What's the best solution for an embarrassingly parallel problem?

Question

Sorry for the vague topic question, but I'm working on some academic video processing routines. The algorithms are written in MATLAB, and while it's fine for development purposes, it processed a video at about 60spf, or around .0166fps. Needless to say, this wont be sufficient for demos and such, so my summer job is to convert the routine to something that will run drastically faster.

I have rewritten the slowest portion of the code for CUDA, nvidia's GPGPU solution. However, there is also a large portion of the code that seems to be better done on the CPU, as it is relatively serial. The problem is, the machine I was given has 2 Xeon processors, with 8 logical cores total, and it seems to be a shame to bottleneck the GPU code by coding only for single core. The video conversion process is functional in that each frame does not depend on other frames, so I was thinking some kind of asynchronous queue/stream would best.

Here lies my question: what would be the best way to achieve this type of parallelism with the best ratio of effort to speed yield?

Some of the solutions I've looked at are OpenMP, .net TPL, and just simple pthreads.

I only have basic exposure to asynchronous programming, so I would rather use a library or something rather than mess around with mutexes and barriers and shoot myself in the foot multiple times. I don't mind learning, because that's one of my goals for this summer, but at the same time, parallelism is hard. However, if the speed difference is actually very noticeable, I'm willing to pull my hair out for a couple weeks. :P

Thanks in advance.

Answer 1

If maximizing effort to yield is your goal, I would recommend looking at the TPL in .NET. This is probably the simplest way to implement this. Depending on what your code is doing, you could either form a pipeline or just even use Parallel.For (or ForEach) on each "frame".

That being said, if you want to stick to native, non-managed code, a good option might be Microsoft's new Parallel Patterns Library or Intel's Threading Building Blocks. They both have similar constructs to the new TPL, especially for data parallelism, and would make this fairly easy to parallelize, as long as "each frame does not depend on other frames" remains true.

Answer 2

My advice would be to approach this in a step-wise fashion.

1. First, prove that you have a functional non-MATLAB implementation. This is non-trivial and, frankly, I think you should plan on spending 100% of your brain cycles getting correctness first before you think about performance.

2. Partition your solution: prove that you can take the routine that you think is decoupled from the rest of the implementation and isolate it syntactically from the rest of the code. For example, if you were talking about a ray tracer, you could take the math that result from a single view point shooting a ray through a single pixel into the common environment. This is also non-trivial as it will require you to think about what is actually common (e.g., the geometry of the environment, texture maps, etc.) and what is specific to a unique situation (e.g., ray from eye to pixel). Performance profiling is your friend here.

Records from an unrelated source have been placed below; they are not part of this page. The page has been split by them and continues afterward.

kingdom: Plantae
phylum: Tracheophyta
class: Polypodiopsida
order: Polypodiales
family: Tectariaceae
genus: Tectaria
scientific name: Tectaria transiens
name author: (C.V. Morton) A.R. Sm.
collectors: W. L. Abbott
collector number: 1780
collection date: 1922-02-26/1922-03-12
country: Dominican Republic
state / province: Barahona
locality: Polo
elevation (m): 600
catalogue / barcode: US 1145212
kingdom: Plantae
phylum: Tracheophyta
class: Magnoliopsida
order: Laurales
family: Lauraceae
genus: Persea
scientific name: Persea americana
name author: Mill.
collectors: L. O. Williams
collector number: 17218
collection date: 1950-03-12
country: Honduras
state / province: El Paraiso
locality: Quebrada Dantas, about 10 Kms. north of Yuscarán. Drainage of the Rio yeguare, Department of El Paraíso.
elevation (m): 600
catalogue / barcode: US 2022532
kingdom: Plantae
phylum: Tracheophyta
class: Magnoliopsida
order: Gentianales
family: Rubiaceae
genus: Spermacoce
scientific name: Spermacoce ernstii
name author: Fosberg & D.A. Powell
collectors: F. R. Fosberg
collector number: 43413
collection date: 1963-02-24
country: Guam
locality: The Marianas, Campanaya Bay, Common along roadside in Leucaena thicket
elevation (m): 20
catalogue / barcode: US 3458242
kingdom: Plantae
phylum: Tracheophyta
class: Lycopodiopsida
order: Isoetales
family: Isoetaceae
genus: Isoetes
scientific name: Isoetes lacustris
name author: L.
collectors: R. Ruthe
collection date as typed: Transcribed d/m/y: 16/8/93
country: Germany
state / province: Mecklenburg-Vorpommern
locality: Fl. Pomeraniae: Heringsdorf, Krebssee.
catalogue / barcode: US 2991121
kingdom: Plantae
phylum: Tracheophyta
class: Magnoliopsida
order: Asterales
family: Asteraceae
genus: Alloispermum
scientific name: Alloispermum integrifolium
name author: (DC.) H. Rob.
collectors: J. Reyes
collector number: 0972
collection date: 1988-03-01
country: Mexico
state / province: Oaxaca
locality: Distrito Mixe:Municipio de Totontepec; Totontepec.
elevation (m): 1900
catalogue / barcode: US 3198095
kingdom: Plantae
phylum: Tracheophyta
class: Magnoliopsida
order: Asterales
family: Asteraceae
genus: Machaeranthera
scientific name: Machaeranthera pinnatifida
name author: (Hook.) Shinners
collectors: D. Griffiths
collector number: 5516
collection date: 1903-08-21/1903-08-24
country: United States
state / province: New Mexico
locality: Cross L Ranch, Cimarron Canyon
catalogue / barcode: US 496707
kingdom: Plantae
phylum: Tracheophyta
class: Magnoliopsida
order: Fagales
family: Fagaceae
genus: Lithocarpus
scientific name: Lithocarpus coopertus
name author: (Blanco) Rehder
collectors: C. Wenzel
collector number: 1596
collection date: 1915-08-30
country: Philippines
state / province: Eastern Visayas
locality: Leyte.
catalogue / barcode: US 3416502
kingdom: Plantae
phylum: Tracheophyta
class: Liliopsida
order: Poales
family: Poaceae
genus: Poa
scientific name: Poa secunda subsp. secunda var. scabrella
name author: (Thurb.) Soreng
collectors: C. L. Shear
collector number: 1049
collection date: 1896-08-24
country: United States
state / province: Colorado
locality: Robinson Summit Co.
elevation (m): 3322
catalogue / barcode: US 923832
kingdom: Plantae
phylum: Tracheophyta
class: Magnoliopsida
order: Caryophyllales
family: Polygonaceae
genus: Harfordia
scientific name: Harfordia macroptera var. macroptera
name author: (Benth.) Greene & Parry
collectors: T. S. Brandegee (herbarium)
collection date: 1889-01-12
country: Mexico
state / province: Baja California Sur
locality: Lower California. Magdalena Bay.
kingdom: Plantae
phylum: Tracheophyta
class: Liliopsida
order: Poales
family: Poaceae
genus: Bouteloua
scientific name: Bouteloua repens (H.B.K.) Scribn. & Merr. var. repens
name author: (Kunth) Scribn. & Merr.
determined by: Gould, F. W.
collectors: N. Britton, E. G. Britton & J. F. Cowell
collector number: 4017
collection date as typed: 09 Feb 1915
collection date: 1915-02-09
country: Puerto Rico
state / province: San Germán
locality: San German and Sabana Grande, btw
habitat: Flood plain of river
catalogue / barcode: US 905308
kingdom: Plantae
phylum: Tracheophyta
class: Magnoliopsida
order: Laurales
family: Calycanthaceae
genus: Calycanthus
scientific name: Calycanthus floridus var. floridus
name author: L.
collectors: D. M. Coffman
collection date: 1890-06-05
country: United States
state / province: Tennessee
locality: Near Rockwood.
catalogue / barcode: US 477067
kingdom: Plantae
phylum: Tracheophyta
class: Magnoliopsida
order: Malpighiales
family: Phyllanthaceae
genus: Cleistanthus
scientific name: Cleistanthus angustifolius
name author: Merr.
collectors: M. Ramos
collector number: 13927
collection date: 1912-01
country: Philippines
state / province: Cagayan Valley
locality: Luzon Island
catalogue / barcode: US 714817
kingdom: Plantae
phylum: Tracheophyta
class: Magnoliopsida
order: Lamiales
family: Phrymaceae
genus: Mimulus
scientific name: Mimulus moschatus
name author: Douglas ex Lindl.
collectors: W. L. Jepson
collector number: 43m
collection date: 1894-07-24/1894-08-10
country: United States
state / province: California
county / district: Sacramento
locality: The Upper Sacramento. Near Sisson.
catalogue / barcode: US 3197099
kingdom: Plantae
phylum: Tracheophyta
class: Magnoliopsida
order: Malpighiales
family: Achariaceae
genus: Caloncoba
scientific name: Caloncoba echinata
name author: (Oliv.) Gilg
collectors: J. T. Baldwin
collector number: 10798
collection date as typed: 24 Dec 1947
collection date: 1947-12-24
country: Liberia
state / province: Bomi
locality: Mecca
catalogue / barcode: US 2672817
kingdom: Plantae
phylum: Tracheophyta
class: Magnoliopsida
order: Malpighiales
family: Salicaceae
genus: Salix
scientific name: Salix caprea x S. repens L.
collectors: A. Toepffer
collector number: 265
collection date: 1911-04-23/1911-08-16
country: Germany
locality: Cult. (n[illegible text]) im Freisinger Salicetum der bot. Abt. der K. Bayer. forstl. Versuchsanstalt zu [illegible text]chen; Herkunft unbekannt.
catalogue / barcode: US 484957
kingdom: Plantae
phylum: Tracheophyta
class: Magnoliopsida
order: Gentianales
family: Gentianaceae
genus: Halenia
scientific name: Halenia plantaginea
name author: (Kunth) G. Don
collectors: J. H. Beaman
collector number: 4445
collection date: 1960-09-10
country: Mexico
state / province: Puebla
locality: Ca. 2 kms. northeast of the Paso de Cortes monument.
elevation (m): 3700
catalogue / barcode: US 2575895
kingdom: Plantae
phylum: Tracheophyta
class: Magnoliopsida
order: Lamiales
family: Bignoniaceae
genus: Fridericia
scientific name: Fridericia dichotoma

3. Identify the syntax of the libraries or frameworks that you are interested in that will be required to create threads / processes in parallel, launch them and join their results after completion. Note: you'll need to have mutual exclusion on shared data, etc. For example, in Java world, this would be java.util.concurrency.

4. Try creating two (only two) threads to partition your work in half. Write benchmarks that allow you to measure your initial solution, the solution for N=2 threads and profile the hell out of the results.

5. Only then should you even think about further parallelization.

If you follow steps like these, you'll (a) succeed at your actual task (port from MATLAB), (b) have something that works to some known performance metrics and (c) have a clear path forward if you'd like to further exploit parallization opportunities.